O's scout mines diamonds in search of edge

May 22, 1994|By Peter Schmuck | Peter Schmuck,Sun Staff Writer

ANAHEIM, CALIF. — Anaheim, Calif.--The crowd at Anaheim Stadium is surprisingly sparse for a breezy, beautiful Southern California evening, but Orioles scout Deacon Jones is wedged tightly into his seat, surrounded by the tools of a largely unknown and unappreciated trade.

There is a radar gun sitting temporarily idle at his feet. Next to it a briefcase bulging with half-finished pitching and hitting charts. He is balancing a clipboard on his lap, trying to work while everyone around him is at leisure.

Welcome to the wonderful world of advance scouting. The nights are long and the road trip never ends, but Jones goes about his tedious routine with the enthusiasm of a true believer.

"If I were going to go to battle with you," he says between pitches, "I would want to know as much about you as possible."

This is baseball's version of Spy vs. Spy. Almost every major-league team has an advance scout, shadowing the competition a few days ahead of each series. On this April night, Jones is charting the California Angels, but he soon will move on to Seattle to scout the Mariners, then pick up the Oakland Athletics in Boston.

He is looking for tendencies -- patterns that can dictate how a pitcher, a hitter or even a manager may react in certain situations. He also is looking for giveaways -- unconscious movements or unprotected signs that may telegraph a prearranged play, such as a pickoff move or a stolen-base attempt.

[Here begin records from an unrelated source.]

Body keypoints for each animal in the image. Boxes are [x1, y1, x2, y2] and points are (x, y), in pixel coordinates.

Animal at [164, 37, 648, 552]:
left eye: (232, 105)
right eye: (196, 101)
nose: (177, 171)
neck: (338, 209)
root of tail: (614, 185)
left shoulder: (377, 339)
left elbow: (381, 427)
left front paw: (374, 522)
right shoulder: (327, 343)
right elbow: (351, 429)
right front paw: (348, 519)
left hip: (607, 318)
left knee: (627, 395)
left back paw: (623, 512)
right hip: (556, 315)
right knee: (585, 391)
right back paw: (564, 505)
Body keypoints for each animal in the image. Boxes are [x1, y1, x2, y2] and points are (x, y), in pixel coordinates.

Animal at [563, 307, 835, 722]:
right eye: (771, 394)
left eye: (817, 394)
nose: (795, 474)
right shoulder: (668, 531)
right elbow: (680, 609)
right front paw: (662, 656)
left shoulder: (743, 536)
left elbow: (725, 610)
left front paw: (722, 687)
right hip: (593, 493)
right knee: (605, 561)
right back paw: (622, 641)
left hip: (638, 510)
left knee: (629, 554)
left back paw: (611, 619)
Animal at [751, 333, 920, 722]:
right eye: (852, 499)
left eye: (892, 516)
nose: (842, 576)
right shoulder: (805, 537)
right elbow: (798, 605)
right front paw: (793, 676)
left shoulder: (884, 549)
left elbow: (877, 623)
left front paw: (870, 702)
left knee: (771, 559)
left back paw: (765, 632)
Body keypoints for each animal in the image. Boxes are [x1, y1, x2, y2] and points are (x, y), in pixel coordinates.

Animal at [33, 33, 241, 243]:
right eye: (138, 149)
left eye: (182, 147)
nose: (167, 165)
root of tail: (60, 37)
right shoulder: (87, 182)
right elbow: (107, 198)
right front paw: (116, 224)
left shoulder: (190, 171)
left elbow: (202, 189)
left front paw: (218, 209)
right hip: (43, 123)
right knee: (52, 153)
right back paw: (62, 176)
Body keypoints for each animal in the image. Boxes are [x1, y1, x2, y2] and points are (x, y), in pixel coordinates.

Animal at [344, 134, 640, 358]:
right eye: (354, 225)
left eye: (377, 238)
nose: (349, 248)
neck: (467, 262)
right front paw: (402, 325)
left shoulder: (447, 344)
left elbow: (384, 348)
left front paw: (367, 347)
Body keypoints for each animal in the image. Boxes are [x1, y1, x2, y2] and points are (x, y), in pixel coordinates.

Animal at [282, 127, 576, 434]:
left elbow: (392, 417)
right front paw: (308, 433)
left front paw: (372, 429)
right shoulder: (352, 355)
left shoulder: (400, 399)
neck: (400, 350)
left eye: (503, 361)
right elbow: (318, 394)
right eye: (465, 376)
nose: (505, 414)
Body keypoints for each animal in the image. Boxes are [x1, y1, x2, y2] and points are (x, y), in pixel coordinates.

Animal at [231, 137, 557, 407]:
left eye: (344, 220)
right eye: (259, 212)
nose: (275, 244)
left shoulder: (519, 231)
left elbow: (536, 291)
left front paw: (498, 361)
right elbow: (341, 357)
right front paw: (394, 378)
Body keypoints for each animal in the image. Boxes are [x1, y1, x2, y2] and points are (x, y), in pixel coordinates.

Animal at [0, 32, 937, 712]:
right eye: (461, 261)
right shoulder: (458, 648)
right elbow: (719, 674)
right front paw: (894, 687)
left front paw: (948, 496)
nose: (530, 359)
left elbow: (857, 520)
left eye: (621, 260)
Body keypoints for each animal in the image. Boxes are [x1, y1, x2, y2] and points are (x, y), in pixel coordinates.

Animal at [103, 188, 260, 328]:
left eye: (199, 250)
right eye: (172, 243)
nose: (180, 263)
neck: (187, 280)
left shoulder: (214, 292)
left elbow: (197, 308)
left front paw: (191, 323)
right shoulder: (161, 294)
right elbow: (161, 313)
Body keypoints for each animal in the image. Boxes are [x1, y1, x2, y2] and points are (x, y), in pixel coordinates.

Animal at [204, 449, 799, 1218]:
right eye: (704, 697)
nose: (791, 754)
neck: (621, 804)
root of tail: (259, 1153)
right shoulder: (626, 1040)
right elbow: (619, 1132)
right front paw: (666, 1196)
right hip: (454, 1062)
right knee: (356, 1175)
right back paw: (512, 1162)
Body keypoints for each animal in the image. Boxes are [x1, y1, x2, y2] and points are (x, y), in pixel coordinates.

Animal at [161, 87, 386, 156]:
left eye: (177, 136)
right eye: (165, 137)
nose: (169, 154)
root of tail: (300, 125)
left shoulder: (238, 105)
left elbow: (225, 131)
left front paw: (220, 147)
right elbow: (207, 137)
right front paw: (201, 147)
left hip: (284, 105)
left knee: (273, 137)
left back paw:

"I'm looking for anything that might give my manager an edge," he says.

Manager Johnny Oates is a stickler for preparation. He reads the reports religiously and periodically spends time on the phone with Jones reviewing the information.

"I think, over the long haul, what I'm looking for are tendencies of opposing players and managers," Oates says. "We have a pretty good idea of the guys who have been around, so he's concentrating on pitchers we don't know much about and hitters we don't know much about, as well as changes that [established] players have made."

Jones logs every pitch on an individual chart that enables him to specify the type and location of the pitch as well as the count in which it was thrown. The hitting chart includes spaces for each at-bat and a field diagram where Jones can log the direction of each batted ball.

If that sounds complicated, it is just half the battle. He also watches for the positioning of the defense for each batter and listens to the local broadcast of the game to pick up other information that might be helpful.

Somehow, he manages to do all of it and still produce meticulously neat charts that include color-coded entries and surprisingly in-depth instant analysis.

"I stay very motivated, because Johnny uses this stuff," Jones says. "He is very organized, and he gives me good feedback. That keeps me motivated. People ask me how I can do so much, but it doesn't bother me. I feel like I'm contributing."

This was not always standard operating procedure. The history of everyday advanced scouting apparently dates only to the early 1950s, when the Brooklyn Dodgers began sending an advance man to the Polo Grounds or to Philadelphia to scout the teams that were on their way to Ebbets Field.

Former Dodgers executive Al Campanis claims some credit for the concept, which he said sprang from a conversation in 1950 with then-general manager Buzzie Bavasi.

"I had played football at NYU in between baseball seasons, and after that I coached the backfield at City College," Campanis remembers. "I told Buzzie that on Saturdays I used to advance scout the opposition. You go and see the team you're going to play and come back and give a report on how to play them.

"I said, 'Why don't we do that in baseball?' He looked at me and said, 'Do you think you could do it?' In those days, there were only seven other teams, and you could see them by going 10 miles to the Polo Grounds or driving two hours to Philadelphia."

Bavasi gave the go-ahead, and a new system of scouting was born. The Dodgers began covering the rest of the league regularly and -- perhaps not coincidentally -- had tremendous on-field success during the 1950s and '60s.

"Before that, everybody just went out and played the game," Bavasi says. "They didn't pay any attention to that kind of thing. But we had 27 minor-league clubs. In order to support those clubs, we had to win."

It wasn't long before other teams began to catch on. The Chicago Cubs were the next club to use an advance scout, and it soon became a common practice to send a scout to spy on the competition.

There are only a few teams that don't regularly do advance work now. The Montreal Expos pulled their advance scout off the road a few years ago to save money, and Detroit Tigers manager Sparky Anderson doesn't incorporate advance scouting information into his managerial strategy.